Kabandha symbolizes this lowest type of body, which one gets in the fall from the high state for there is the truth that as one relishes that lower one becomes lower and life itself appears to be the lower. Thus an ascending spirit (deva-sampatti) seeks renunciation of the lower bodies for the sake of attaining the highest body of ananda, whereas the descending body or spirit takes delight in the life of grosser and grosser bodies which may well be called the formations or concretions or involvements or veilings of the higher in the lower. The Kabandha of the Ramayana got tired of his annamaya sarira so to speak which lived by anna or food and sought the highest by seizing the Divine Rama and Lakshmana and that led to the severance of his life in annam and for annam. He was restored to the effulgent form –his spiritual nature that lived by the vijnana and the ananda. On lives by matter not for the sake of matter but for the sake of the supreme self; knowing this truth one renounces or enjoys life in the Supreme Self. This is the truth that one must learn if one wishes to get over the diabolical preachings of the food-philosophy.

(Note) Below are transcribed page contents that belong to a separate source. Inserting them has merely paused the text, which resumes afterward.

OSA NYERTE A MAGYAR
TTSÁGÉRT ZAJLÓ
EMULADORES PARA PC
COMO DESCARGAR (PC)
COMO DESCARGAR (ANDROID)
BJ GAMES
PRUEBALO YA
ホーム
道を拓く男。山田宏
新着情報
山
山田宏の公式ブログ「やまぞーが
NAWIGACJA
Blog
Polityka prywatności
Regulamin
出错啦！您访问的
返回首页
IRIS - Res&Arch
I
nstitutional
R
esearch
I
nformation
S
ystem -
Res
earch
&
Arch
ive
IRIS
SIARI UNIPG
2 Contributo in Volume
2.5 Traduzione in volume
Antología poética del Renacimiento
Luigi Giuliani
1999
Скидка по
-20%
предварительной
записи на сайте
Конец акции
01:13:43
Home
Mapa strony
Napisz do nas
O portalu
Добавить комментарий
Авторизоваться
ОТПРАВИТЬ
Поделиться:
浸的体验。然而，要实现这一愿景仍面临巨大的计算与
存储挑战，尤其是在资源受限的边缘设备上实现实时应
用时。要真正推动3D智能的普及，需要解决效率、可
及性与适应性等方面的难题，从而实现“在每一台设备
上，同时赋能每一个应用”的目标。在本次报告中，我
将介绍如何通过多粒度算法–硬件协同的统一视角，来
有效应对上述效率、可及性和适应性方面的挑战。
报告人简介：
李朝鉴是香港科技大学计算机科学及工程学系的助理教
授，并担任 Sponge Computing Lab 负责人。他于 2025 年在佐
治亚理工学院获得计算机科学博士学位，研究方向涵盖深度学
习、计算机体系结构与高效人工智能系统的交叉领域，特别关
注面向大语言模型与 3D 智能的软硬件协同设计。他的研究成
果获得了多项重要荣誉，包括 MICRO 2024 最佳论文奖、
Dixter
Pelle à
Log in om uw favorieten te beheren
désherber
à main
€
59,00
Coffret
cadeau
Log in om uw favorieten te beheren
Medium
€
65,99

Sri Venkatanatha applies the term “Rahu Mimamsa’ to Advaita and Kabandha Mimamsa to Purva Mimamsa which does not accept Isvara (nirisvara mimamsa) and these two should signify that the former denies the Karma portion of the Veda and accepts only the upanishads called Veda Siras (head of the Veda) though actually it is the end of the Veda (Vedanta), Rahu being the head of the dragon or Asura, the Advaita Vedanta which denies the karma-kanda is called Rahu mimamsa, Similarly the Purva Mimamsa which denies the Upanishads as authority and clings to the Karma performance or dharma rites and rituals and attainment of enjoyments of heaven and etc. is interested in enjoyment (bhojana) is Kabandha Philosophy. No wonder that Vedanta Desika (Venkatanatha) has not called Advaita Ketu Philosophy. [Because it is the Mimamsa about the tail of the Veda (Vedanta) for it is also called the Head (Siras) of the Veda, by convention because it teaches the paths of attainment: though really the Purusa-Sukta should be called the highest teaching or Veda Siras].

Advaita refutes the world of appearance as Maya or illusory as changing and as full of misery. It therefore emphasizes the need for realization of the Absolute Brahman apart from Maya and as such is an abstract philosophy. It is the philosophy of renunciation of the world and the creation of Brahman which are considered to be illusory and full of self-contradiction. It bases itself on the Axiom of Brahman’s incorruptibility and transcendence, an axiom accepted from the Scripture of course but even like the axioms of geometry not evidenced by the experience of the world but to which they are applied with success undoubtedly in a limited way, for we find that other sets of axioms equally apply, as we know from Einstein and Euclid and Reimann and others. Abstract axioms are at basis based on intuitions and revelations and insights and not gained by inductions. Thus it has been argued that Advaita is an intellectual philosophy with some high intuitions thrown in. Thus mere transcendentalism or anti-phenomenalism is intellectual abstractionism.

Purva Mimamsa since it is much more concerned with getting phenomenal benefits by the performance of the rites and rituals is a bread and butter philosophy-or flesh and meat philosophy-or sensual philosophy too for it is dependent on desires for everything both in heaven and earth for which it seeks help of rites and rituals and gods as agents who grant these automatically or impersonally.